Чтобы уменьшить вероятность быть узнанной, она оделась на этот раз в чёрное, как сельская замужняя маньянка, волосы и простреленное ухо прибрала под косынку, кобуру с револьвером прицепила на три дюйма выше левого колена с внутренней стороны бедра, в руки взяла молитвенник. Была вначале мысль позаимствовать где-нибудь детскую коляску и прикинуться мамашей. Мамаша гуляла бы своего младенца, а приближаясь к группам толкующих о чём-либо служащих, начинала бы ему гугукать и ворошить пелёнки. А под пелёнками – станковый пулемет, пошутила она несмешно. С одной стороны, на мать с младенцем вообще никто не обращает внимания, но с другой стороны… с другой стороны ей этого делать почему-то не захотелось.

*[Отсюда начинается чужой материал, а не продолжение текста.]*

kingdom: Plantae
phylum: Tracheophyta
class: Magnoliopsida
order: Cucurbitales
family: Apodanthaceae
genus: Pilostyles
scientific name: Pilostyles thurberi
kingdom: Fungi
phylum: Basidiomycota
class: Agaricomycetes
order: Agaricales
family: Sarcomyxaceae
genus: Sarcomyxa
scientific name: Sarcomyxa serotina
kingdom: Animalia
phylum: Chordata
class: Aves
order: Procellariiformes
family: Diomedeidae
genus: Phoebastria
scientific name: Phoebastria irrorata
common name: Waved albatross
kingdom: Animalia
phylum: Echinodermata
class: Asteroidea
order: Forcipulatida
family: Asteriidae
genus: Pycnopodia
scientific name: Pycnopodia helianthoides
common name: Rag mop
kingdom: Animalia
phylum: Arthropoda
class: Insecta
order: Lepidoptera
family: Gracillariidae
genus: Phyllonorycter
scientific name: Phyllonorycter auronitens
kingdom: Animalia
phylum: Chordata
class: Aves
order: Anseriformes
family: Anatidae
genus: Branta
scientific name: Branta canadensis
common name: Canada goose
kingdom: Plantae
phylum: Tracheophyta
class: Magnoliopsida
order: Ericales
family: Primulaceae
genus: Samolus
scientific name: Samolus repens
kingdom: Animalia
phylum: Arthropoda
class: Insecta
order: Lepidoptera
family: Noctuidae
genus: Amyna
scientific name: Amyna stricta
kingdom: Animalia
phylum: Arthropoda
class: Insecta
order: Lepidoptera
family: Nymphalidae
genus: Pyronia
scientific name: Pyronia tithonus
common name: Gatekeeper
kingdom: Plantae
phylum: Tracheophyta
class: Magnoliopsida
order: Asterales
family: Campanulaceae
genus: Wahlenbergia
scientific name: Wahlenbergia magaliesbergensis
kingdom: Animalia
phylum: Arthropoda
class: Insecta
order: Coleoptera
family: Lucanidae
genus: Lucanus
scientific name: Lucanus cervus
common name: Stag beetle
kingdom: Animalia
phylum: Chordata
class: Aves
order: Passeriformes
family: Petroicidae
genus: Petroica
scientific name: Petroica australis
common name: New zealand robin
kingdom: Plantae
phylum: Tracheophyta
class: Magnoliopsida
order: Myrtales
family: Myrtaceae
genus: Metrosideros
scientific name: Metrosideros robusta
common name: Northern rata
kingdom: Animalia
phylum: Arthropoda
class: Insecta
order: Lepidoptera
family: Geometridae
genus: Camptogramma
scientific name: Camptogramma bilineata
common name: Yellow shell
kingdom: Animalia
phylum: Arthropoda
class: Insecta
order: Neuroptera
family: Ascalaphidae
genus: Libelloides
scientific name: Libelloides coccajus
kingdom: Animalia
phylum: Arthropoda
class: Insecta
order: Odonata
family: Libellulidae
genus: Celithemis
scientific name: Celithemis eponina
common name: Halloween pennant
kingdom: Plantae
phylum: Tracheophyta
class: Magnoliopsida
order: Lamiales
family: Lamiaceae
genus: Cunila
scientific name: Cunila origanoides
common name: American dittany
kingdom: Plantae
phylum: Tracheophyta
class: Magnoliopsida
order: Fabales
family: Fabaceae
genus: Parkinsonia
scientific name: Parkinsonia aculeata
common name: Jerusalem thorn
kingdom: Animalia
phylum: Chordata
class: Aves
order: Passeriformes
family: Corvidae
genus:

Первый разговор, непосредственно касающийся её, она подслушала в кафе-павильоне, пустом по случаю буднего дня и утреннего времени. Два официанта вспоминали стрельбу трёхнедельной давности и эмоционально дискутировали с чёрным барменом по поводу того, какого несчастья великому Октябрю Гальвесу Морене понадобилось искать в их парке аттракционов. Один официант утверждал, что стреляла друг в друга русская мафия, а Октябрь здесь вовсе не при чём, он просто мимо проходил. Другой говорил, что norteamericanos, уничтожив своих террористов, наводнили своими оставшимися без дела войсками не только Ирак, но и Маньяну, и эти войска выдавили маньянских террористов из укромных местечек в горах, где те отсиживались. Вот и вынуждены несчастные террористы теперь бродить по городам, нарываясь на пули. Чёрный бармен всё это называл чушью, потому что после терактов в Нью-Йорке весь терроризм закончился – те, кто этим небожеским делом занимались, вернулись к мирной жизни, потому что правительство их негласно простило. Кроме Октября, которому мирная жизнь не полагалась. Вот он и поплатился за свою строптивость.

Ничуть не продвинувшись в сборе информации, Агата вышла из кафе и побрела по парку. Спустя пару часов она решила, что ошиблась в своем маскараде: никто к ней не клеился, принимая, как и следовало ожидать, за замужнюю даму из сельской местности. Более того, встречаясь с нею взглядом, попадавшиеся навстречу мужчины отводили глаза: не дай бог, где-нибудь под ближайшим кустом сидит ревнивый муж из крестьян с кулаками каждый весом в кинтал. Нет, пожалуй, в этом обличье она тут ни черта не нароет. Ладно, рискнём. Она зашла в женский туалет – переодеться в свои обычные джинсы и рубашку. Чёрные волосы все же спрятала под цветастой банданой.